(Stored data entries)
☆ ☆ ☆ ☆ ☆

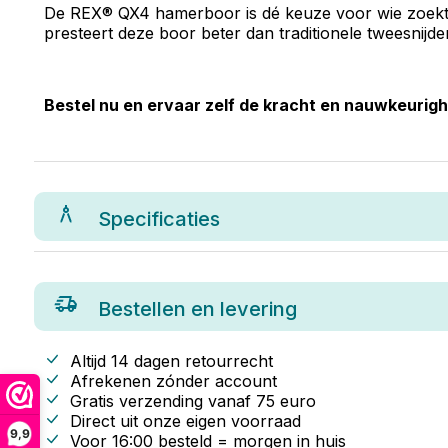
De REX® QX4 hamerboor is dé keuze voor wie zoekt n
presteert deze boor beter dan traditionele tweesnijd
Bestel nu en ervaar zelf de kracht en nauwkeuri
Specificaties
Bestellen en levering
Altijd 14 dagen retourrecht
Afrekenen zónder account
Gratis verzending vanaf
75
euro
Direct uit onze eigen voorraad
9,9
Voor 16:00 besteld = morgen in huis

☆ ☆ ☆ ☆ ☆

Exercise description:
Starting at the line that contains "presteert deze boor", output every remaining line of the data exactly, and stop after the last one.

Answer below:
presteert deze boor beter dan traditionele tweesnijd
Bestel nu en ervaar zelf de kracht en nauwkeuri
Specificaties
Bestellen en levering
Altijd 14 dagen retourrecht
Afrekenen zónder account
Gratis verzending vanaf
75
euro
Direct uit onze eigen voorraad
9,9
Voor 16:00 besteld = morgen in huis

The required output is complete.